_What is required:_
Begin at the line containing "left hip: (207, 132, 1)" in the entries below and end at the line containing "right wrist: (327, 111, 9)"; transcribe that range exactly and nothing outside it.

"""

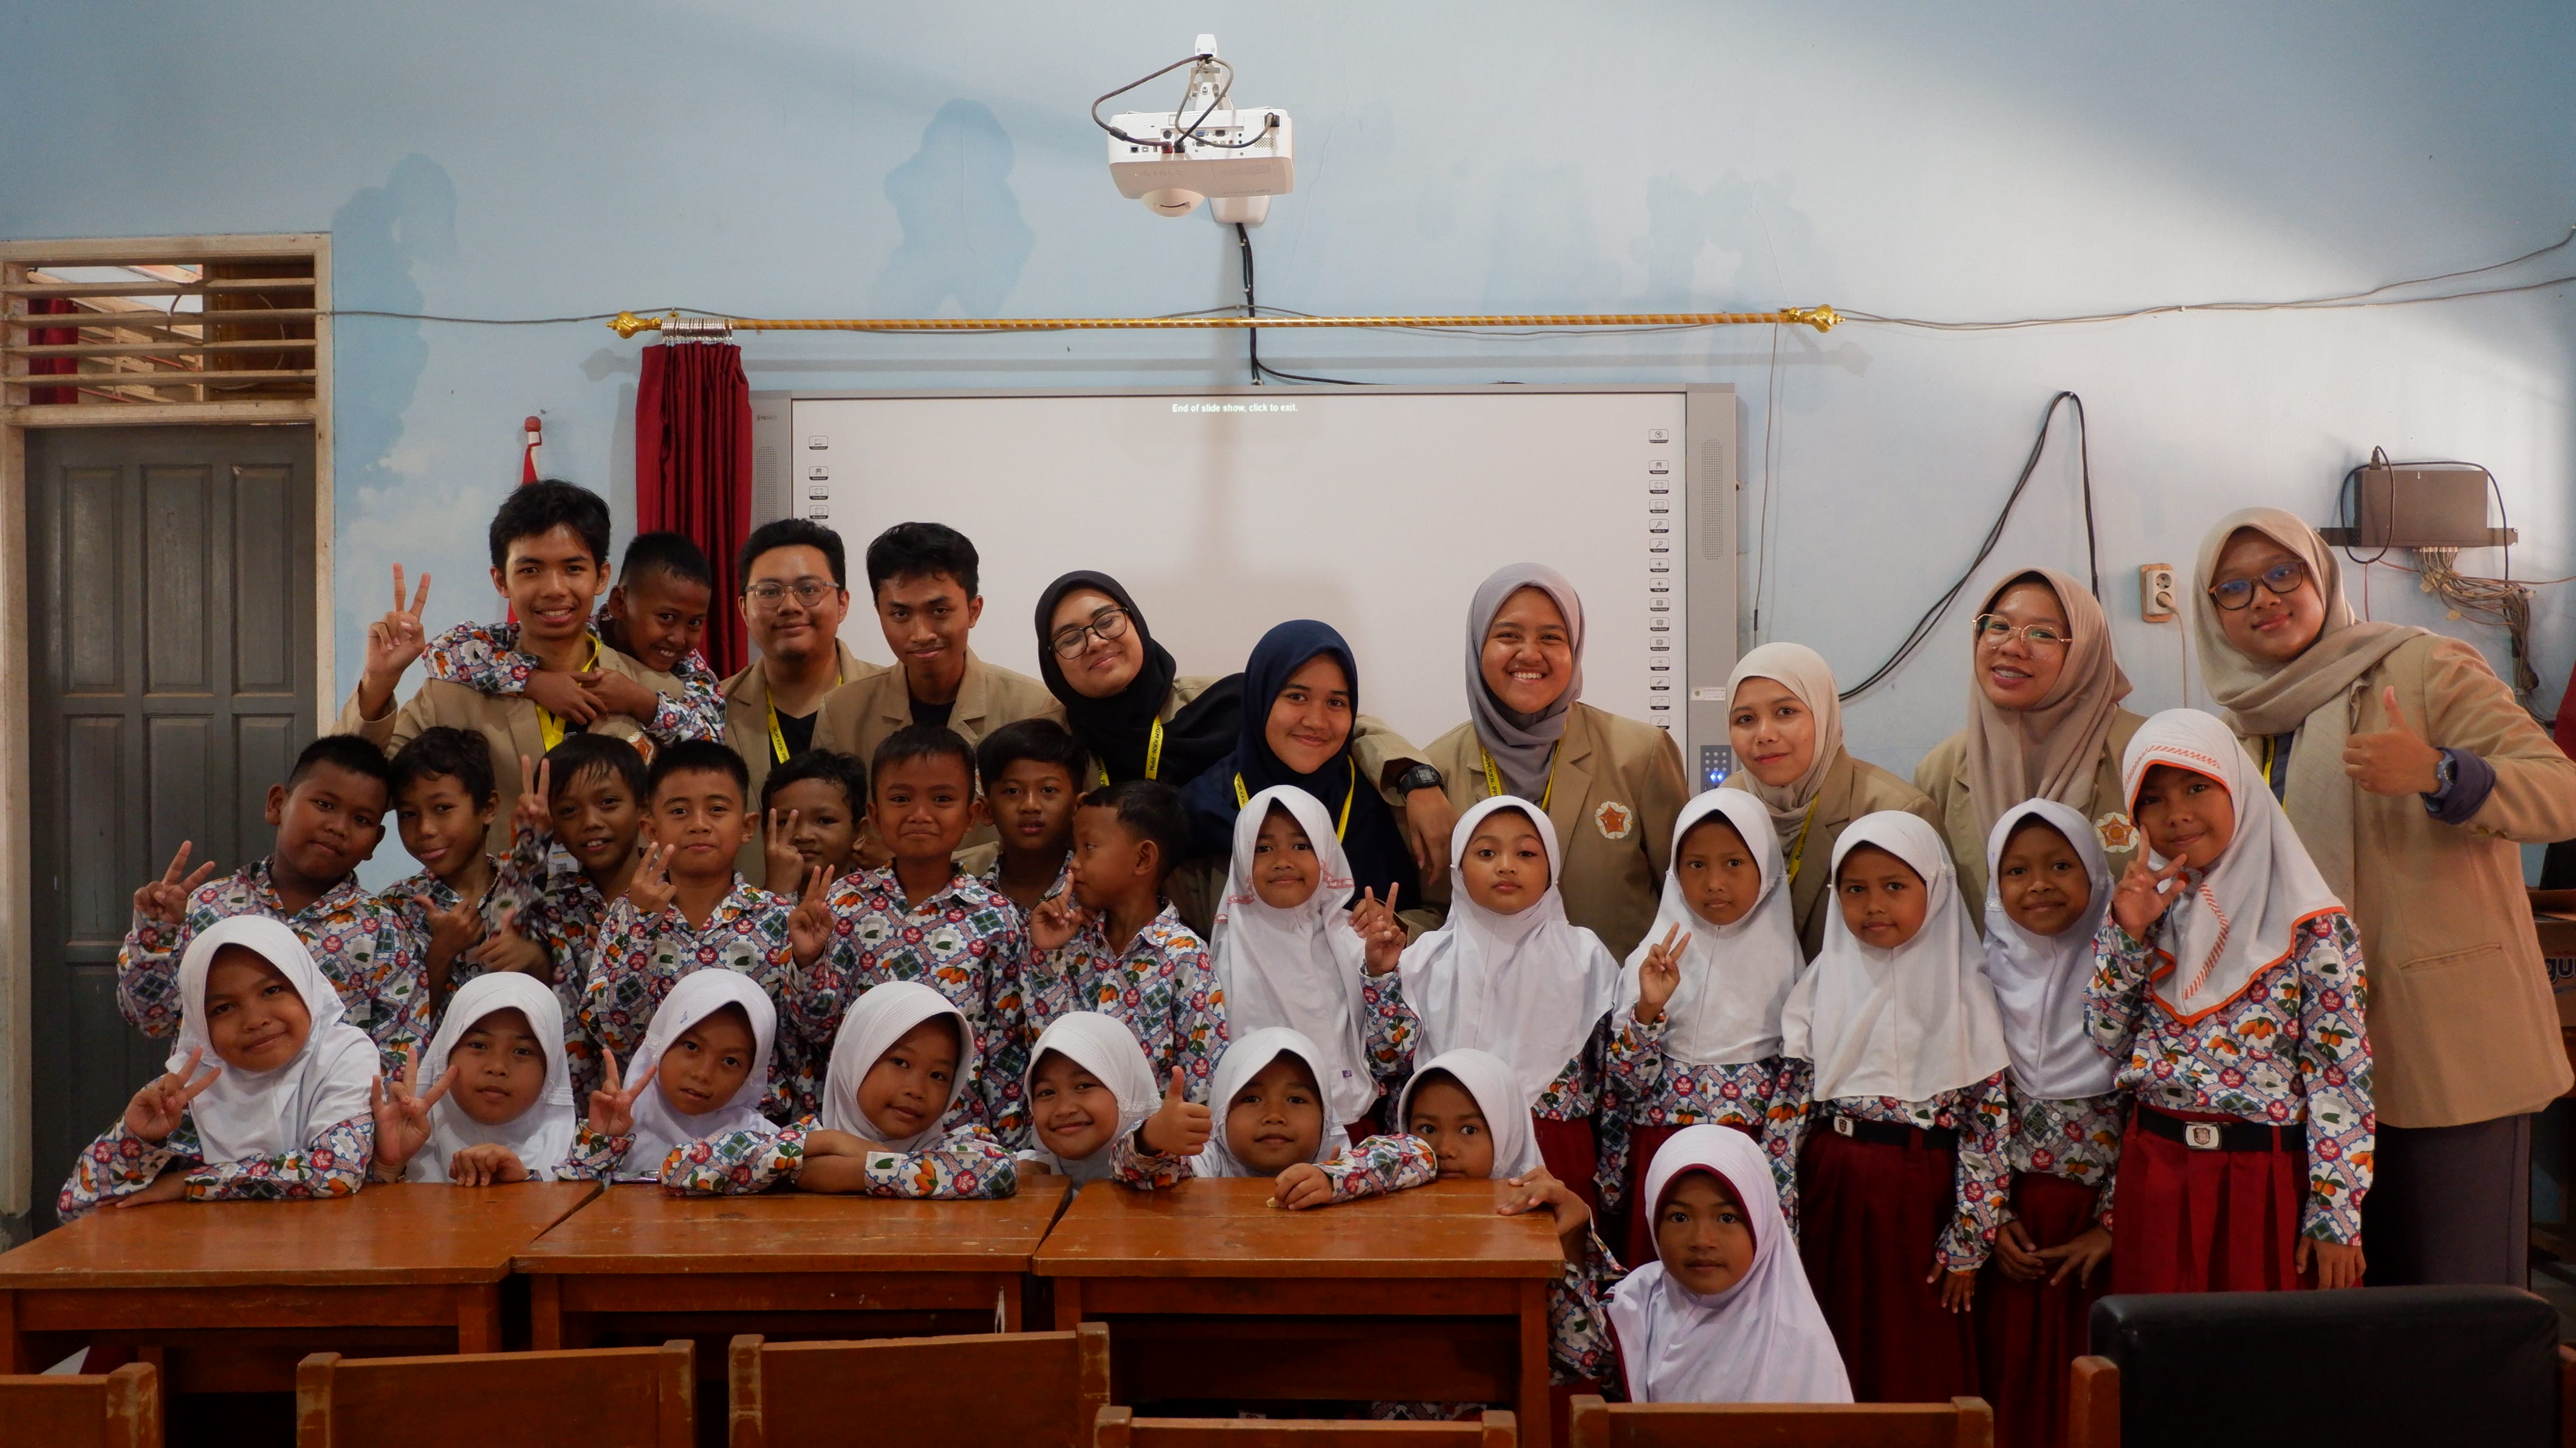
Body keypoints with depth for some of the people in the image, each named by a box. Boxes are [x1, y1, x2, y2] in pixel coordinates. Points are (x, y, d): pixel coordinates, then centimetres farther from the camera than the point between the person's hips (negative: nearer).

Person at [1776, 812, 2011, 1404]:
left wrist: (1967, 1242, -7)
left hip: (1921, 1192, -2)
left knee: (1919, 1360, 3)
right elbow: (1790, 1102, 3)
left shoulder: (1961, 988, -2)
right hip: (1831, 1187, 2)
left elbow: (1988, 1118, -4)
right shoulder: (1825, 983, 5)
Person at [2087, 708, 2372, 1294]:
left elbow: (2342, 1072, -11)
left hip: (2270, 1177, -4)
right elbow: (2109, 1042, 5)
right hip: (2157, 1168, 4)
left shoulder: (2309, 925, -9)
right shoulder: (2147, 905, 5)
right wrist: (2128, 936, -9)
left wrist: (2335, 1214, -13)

"""
"""

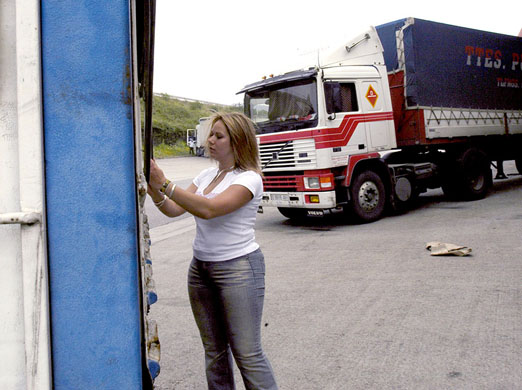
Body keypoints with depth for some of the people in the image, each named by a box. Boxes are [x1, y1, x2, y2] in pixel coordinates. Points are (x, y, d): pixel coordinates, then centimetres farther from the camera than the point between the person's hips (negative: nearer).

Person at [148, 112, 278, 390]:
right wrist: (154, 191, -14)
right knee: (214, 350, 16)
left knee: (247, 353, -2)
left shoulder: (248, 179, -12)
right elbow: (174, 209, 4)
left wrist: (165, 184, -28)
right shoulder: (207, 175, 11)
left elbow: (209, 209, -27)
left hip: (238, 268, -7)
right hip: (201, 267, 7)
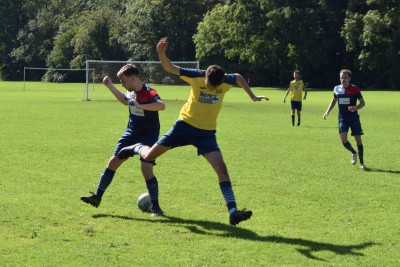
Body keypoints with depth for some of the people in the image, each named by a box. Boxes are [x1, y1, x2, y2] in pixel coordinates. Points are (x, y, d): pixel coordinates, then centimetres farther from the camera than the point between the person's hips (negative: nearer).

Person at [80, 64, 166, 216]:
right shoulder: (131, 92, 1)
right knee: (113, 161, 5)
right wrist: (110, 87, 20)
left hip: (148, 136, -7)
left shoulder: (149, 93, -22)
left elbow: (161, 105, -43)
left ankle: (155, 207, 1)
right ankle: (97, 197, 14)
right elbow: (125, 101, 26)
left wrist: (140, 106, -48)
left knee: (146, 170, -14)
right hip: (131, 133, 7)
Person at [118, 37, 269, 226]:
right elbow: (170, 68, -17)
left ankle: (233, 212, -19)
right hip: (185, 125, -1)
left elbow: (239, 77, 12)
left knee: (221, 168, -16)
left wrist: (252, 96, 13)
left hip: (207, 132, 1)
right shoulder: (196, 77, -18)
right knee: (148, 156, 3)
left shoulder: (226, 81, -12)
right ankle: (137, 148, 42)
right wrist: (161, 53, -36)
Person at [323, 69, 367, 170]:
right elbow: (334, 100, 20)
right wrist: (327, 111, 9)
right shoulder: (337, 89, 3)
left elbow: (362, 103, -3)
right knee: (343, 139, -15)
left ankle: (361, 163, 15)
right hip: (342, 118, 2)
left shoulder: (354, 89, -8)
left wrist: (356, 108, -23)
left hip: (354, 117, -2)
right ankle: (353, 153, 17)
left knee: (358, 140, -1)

"""
"""

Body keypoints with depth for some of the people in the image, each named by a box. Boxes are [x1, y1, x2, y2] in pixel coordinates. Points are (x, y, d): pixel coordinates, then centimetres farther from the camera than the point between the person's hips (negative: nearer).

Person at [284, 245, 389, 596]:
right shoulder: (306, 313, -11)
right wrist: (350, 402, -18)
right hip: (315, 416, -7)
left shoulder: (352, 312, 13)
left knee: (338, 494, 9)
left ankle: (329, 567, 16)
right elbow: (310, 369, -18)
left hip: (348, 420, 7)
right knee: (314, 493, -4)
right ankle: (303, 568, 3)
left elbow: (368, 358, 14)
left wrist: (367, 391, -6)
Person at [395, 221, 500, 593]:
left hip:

"""

_Written solution:_
left hip: (207, 132, 1)
right shoulder: (196, 77, -18)
right knee: (148, 156, 3)
left shoulder: (226, 81, -12)
right ankle: (137, 148, 42)
right wrist: (161, 53, -36)
Person at [323, 69, 367, 170]:
right elbow: (334, 100, 20)
right wrist: (327, 111, 9)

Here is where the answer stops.